* Exercise details
Transcribe, word for word and without additions, each line below from the one containing "image of skin" through the one containing "analysis of adenocarcinoma", both ends included.

* Records supplied
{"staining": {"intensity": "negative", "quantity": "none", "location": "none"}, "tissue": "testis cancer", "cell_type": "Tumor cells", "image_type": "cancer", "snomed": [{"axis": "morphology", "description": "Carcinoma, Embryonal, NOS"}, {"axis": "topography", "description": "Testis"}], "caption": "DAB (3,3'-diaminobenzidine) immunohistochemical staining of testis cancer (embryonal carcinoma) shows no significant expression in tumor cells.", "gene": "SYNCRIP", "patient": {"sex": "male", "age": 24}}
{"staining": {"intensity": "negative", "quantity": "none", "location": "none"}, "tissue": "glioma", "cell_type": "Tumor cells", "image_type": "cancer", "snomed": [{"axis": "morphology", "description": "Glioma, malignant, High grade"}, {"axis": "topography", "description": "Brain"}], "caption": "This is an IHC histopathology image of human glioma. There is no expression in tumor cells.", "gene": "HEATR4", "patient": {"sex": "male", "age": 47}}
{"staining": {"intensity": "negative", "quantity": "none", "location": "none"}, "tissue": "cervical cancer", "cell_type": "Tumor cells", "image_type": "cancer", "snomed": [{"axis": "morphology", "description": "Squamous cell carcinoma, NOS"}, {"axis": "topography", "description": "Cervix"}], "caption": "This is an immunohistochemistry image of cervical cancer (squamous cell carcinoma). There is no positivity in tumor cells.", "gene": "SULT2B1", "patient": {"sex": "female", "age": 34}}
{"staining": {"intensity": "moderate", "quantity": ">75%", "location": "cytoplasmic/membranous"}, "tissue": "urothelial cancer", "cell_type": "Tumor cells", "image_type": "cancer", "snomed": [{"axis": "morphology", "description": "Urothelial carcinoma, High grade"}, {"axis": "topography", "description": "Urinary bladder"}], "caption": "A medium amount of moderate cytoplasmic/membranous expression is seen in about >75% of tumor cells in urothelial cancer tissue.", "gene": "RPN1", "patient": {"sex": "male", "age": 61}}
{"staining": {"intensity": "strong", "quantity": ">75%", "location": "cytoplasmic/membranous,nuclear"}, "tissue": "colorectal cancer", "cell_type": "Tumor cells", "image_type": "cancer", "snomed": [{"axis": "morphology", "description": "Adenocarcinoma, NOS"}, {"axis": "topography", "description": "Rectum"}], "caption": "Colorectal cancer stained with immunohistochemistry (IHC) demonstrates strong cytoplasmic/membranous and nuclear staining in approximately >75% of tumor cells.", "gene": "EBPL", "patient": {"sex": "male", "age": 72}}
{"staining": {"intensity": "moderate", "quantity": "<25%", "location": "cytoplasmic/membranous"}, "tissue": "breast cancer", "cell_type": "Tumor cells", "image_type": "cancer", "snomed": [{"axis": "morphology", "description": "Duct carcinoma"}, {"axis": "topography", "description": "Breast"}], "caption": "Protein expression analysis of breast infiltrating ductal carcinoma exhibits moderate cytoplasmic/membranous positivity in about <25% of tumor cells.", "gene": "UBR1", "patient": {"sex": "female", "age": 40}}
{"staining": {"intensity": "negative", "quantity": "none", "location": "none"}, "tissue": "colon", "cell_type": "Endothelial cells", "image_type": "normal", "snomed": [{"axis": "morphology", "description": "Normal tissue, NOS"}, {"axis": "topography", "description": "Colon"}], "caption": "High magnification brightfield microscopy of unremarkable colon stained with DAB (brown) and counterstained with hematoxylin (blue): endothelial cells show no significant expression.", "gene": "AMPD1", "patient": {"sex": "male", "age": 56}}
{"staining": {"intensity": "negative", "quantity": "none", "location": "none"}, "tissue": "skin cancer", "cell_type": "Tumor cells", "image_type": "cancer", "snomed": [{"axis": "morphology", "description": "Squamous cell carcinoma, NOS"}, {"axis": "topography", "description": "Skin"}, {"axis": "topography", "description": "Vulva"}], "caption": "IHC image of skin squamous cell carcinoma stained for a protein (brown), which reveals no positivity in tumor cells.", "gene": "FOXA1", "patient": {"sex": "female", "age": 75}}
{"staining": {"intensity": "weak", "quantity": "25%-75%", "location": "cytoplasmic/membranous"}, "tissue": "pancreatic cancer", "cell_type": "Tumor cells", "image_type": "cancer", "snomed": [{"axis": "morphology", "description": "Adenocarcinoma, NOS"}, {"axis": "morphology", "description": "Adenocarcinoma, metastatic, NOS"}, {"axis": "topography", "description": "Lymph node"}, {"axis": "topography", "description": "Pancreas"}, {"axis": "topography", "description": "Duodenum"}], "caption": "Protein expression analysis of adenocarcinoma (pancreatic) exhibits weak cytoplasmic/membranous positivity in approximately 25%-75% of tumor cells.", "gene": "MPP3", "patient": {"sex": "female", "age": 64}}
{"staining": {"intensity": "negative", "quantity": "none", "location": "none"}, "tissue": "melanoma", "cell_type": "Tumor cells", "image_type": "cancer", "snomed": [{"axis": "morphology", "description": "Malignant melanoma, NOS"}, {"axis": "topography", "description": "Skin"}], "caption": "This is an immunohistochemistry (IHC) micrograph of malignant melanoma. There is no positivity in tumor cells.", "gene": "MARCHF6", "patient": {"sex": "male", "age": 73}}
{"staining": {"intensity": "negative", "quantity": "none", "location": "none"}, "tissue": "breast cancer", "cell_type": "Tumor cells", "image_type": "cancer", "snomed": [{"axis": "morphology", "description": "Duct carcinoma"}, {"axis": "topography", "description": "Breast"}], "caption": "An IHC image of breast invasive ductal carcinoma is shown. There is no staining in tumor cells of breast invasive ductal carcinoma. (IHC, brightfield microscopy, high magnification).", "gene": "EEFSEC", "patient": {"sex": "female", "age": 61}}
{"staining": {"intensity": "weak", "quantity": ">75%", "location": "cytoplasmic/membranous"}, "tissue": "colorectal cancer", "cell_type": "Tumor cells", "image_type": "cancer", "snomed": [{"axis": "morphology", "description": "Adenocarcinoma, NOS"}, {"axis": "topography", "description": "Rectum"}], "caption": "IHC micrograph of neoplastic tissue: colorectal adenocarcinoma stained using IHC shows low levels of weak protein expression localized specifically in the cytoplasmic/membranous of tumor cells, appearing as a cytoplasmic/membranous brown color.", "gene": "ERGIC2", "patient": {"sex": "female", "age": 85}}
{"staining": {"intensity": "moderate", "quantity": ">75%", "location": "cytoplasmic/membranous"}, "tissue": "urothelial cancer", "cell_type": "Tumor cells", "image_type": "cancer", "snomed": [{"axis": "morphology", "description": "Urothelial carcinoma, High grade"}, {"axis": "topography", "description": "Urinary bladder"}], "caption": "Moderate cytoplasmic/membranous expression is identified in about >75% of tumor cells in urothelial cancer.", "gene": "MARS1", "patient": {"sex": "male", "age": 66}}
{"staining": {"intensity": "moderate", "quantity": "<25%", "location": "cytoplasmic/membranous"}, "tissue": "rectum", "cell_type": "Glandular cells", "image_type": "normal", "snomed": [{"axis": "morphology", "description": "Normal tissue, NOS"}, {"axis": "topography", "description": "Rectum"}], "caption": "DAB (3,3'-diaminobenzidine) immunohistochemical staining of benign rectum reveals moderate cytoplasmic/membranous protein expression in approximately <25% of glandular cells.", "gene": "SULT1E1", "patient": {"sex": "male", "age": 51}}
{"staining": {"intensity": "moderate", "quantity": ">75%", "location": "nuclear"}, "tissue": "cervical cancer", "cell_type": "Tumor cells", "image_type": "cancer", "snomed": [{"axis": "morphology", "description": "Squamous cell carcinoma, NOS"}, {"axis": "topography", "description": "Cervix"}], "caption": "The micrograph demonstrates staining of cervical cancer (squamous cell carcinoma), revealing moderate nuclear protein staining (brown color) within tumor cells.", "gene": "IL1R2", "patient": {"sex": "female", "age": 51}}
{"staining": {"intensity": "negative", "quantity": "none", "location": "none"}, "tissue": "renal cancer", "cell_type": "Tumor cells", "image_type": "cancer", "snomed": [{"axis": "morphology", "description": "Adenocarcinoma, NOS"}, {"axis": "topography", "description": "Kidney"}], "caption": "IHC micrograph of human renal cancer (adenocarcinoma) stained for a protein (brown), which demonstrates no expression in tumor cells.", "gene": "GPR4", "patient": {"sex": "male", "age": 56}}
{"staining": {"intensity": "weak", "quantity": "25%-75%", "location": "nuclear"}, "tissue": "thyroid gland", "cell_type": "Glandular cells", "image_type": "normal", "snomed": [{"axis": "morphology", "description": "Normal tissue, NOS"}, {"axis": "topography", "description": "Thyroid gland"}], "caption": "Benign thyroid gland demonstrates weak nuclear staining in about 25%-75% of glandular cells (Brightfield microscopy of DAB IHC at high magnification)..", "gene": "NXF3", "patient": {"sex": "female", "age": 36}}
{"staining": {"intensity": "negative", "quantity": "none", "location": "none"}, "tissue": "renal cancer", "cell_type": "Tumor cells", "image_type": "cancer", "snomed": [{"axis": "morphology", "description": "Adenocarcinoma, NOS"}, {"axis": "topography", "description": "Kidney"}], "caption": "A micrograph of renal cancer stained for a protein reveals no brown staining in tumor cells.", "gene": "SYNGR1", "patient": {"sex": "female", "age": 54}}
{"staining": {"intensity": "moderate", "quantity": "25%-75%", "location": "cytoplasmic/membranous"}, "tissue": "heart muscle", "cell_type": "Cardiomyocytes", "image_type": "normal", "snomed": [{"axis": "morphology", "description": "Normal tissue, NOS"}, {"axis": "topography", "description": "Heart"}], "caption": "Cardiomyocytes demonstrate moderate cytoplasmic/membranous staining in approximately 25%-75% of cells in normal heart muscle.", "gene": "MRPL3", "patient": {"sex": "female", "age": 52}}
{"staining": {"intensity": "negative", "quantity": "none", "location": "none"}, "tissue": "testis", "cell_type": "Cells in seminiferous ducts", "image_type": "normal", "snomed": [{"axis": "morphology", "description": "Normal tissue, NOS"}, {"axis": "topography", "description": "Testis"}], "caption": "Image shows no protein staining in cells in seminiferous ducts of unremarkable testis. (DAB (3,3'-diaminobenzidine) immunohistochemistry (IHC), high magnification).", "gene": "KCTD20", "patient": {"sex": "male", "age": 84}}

* Problem solution
{"staining": {"intensity": "negative", "quantity": "none", "location": "none"}, "tissue": "skin cancer", "cell_type": "Tumor cells", "image_type": "cancer", "snomed": [{"axis": "morphology", "description": "Squamous cell carcinoma, NOS"}, {"axis": "topography", "description": "Skin"}, {"axis": "topography", "description": "Vulva"}], "caption": "IHC image of skin squamous cell carcinoma stained for a protein (brown), which reveals no positivity in tumor cells.", "gene": "FOXA1", "patient": {"sex": "female", "age": 75}}
{"staining": {"intensity": "weak", "quantity": "25%-75%", "location": "cytoplasmic/membranous"}, "tissue": "pancreatic cancer", "cell_type": "Tumor cells", "image_type": "cancer", "snomed": [{"axis": "morphology", "description": "Adenocarcinoma, NOS"}, {"axis": "morphology", "description": "Adenocarcinoma, metastatic, NOS"}, {"axis": "topography", "description": "Lymph node"}, {"axis": "topography", "description": "Pancreas"}, {"axis": "topography", "description": "Duodenum"}], "caption": "Protein expression analysis of adenocarcinoma (pancreatic) exhibits weak cytoplasmic/membranous positivity in approximately 25%-75% of tumor cells.", "gene": "MPP3", "patient": {"sex": "female", "age": 64}}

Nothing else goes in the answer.